Но я глотаю эти слова и говорю совсем другое:
— Странно, что Пермский не настаивает, чтоб я заклеймил Кориолана. При этой ненависти к натурам столь деспотического склада мог бы и улучшить Шекспира.
— Теперь он исправляет ошибку. Не то ты улучшишь Полторака, — меланхолически шутит мой друг.
И осторожно добавляет:
— Ты стал специалистом по деспотам. Что нового у господина Юпитера?
Периодически он это спрашивает, имея в виду мои заметки. Я избегаю ими делиться, но вдруг ощущаю в себе потребность хотя бы немного раздвинуть занавес:
— Он размышляет о тайной полиции и об оценке ее деятельности. О разного рода странных связях.
— «Опасных связях», — смеется Матвей.
Типичная реакция книжника. Но выглядит она неуместной. Я недовольно его обрываю:
— Имею в виду совсем другое.
— Что именно?
— То, что эти связи бывают, с одной стороны, неожиданны, с другой стороны — неоднозначны.
— Резонно, — кивает Матвей, — резонно. Подумать только, что дочка Пушкина стала женою сына Дубельта. Мог ли наш бедный поэт предвидеть, что после смерти он породнится — о, Господи! — с Третьим Отделением.
Выразительно пожимаю плечами:
— Такое случалось и при жизни иных писателей. И — не последних.

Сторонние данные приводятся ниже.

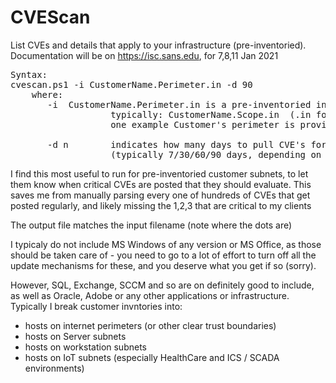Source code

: # CVEScan 
List CVEs and details that apply to your infrastructure (pre-inventoried).  
Documentation will be on https://isc.sans.edu, for 7,8,11 Jan 2021
<pre>
Syntax:
cvescan.ps1 -i CustomerName.Perimeter.in -d 90
    where:
       -i  CustomerName.Perimeter.in is a pre-inventoried infrastructure input file
                   typically: CustomerName.Scope.in  (.in for input)
                   one example Customer's perimeter is provided as an example
                   
       -d n        indicates how many days to pull CVE's for 
                   (typically 7/30/60/90 days, depending on requirements)
</pre>       
I find this most useful to run for pre-inventoried customer subnets, to let them know when critical CVEs are posted that they should evaluate.  This saves me from manually parsing every one of hundreds of CVEs that get posted regularly, and likely missing the 1,2,3 that are critical to my clients

The output file matches the input filename (note where the dots are)

I typicaly do not include MS Windows of any version or MS Office, as those should be taken care of - you need to go to a lot of effort to turn off all the update mechanisms for these, and you deserve what you get if so (sorry).

However, SQL, Exchange, SCCM and so are on definitely good to include, as well as Oracle, Adobe or any other applications or infrastructure.  Typically I break customer invntories into:
- hosts on internet perimeters (or other clear trust boundaries)
- hosts on Server subnets
- hosts on workstation subnets
- hosts on IoT subnets (especially HealthCare and ICS / SCADA environments)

При этом не по воле Господней, а по их собственной.
— Кто же это?
— Возьми хоть Даниэля Дефо. Милого спутника нашего детства. Не просто вступил в тайную связь с тайной полицией — много больше! Он ее реорганизовал.
— Вот тебе и Робинзон Крузо!
— Вот тебе. Такой Робинзон.
Матвей задумчиво говорит:
— Занятно. И ты полагаешь, Юпитер мог знать эту часть его биографии?
— Конечно. Он очень многое знал.
После паузы Матвей произносит:
— Знаешь, сейчас я подумал о том, что эта его темная жизнь, возможно, и поселила в Дефо мечту о необитаемом острове.
Это достойное прекраснодушие невольно вызывает досаду:
— Вот как? Почему ж она темная? Бурная, неординарная жизнь неординарного человека. Даже смешно ее судить по правилам хорошего тона.
Зол на себя. Мои догадки, вызванные игрою теней, — и Малиновского и Азефа — имеют касательство только к нам — ко мне и к Юпитеру. Всем остальным нет доступа в запретную зону. Сколько уж раз пришлось убеждаться: надо оберегать свой секрет и никого не пускать в заповедник. Отколупни лишь кусочек тайны, — тут же она становится плоской, втрое дешевле своей цены.